腕立て伏せの平均回数の注意1)年齢によって異なる

この調査はおおよそ18、19歳の人を対象に行っています。そこまで大きな力を必要としない自重トレーニングという意味では、基礎体力があるのにまだ体重が軽いこの年齢では多くなる傾向になります。

一般的に20代後半や30代になると男子で20回程度、女性では10回以下というのが多いです。

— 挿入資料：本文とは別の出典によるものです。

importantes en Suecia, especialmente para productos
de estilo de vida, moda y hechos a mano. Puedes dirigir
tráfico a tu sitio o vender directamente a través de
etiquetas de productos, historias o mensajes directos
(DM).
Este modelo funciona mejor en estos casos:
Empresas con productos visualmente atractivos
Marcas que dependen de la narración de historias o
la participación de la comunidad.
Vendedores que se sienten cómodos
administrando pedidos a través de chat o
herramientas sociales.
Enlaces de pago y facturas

腕立て伏せの平均回数の注意2)個人差が大きく両極化する

腕立て伏せに必要なのは自重以上の筋力と、その持久力です。

例えば、体重が60kgで自重の腕立て伏せの負荷が30kgの人の場合、筋力が29kgでは0回になりますが、

筋力が35kgであれば、おそらく10回~20回以上
筋力が40kgであれば30~40回以上

できてしまいます。よって腕立て伏せの平均は0回の人とたくさん回数できる人の両極化して、ばらつきのある値の平均値ということになります。

腕立て伏せの回数を増やす方法

ここでは、腕立て伏せの回数を増やしたい人向けに腕立て伏せの回数を増やす方法を紹介します。

腕立て伏せの回数を増やすのに重要なのは持久力

腕立て伏せの回数を増やす上で必要なのは筋持久力という要素です。これは、筋肉に負荷をかけた時にその負荷にどれぐらい長く耐えられるかという要素です。

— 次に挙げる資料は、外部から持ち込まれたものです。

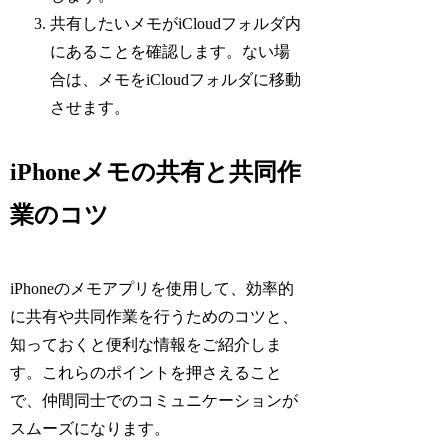
共有したいメモがiCloudフォルダ内
にあることを確認します。ない場
合は、メモをiCloudフォルダに移動
させます。
iPhoneメモの共有と共同作
業のコツ
iPhoneのメモアプリを使用して、効率的
に共有や共同作業を行うためのコツと、
知っておくと便利な情報をご紹介しま
す。これらのポイントを押さえること
で、仲間同士でのコミュニケーションが
スムーズになります。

よってベンチプレスなどの種目をやって筋力を増やしても意味はありません。

腕立て伏せの回数を増やすやり方

1. 限界の回数まで腕立て伏せをする(回数を測る)
2. 限界がきたら、やめずに腕立て伏せの体を下げた状態で限界までキープ(秒数を測る)
3. 3分間休憩
4. また同様に、1と2を行う
5. 5分間休憩
6. また同様に1と2を行う

このように、「限界まで腕立て伏せ→ポーズをキープ」を3セット行います。これを週に2、3回程度、筋肉痛が治ってから行いましょう

回数と秒数は記録しておいて、その日のセット目の回数は前回よりも最低でも1回は多くしましょう。

腕立て伏せの回数と平均に関するまとめ

腕立て伏せの平均回数にはかなりのばらつきがあるということ。そして、高回数を行うのはあまり意味がないということがわかりました。

自分の達成感のためならこう回数をできるようになるのも良いですが、体を変えたいなら体を変える用の筋トレやダイエットを行うことをおすすめします。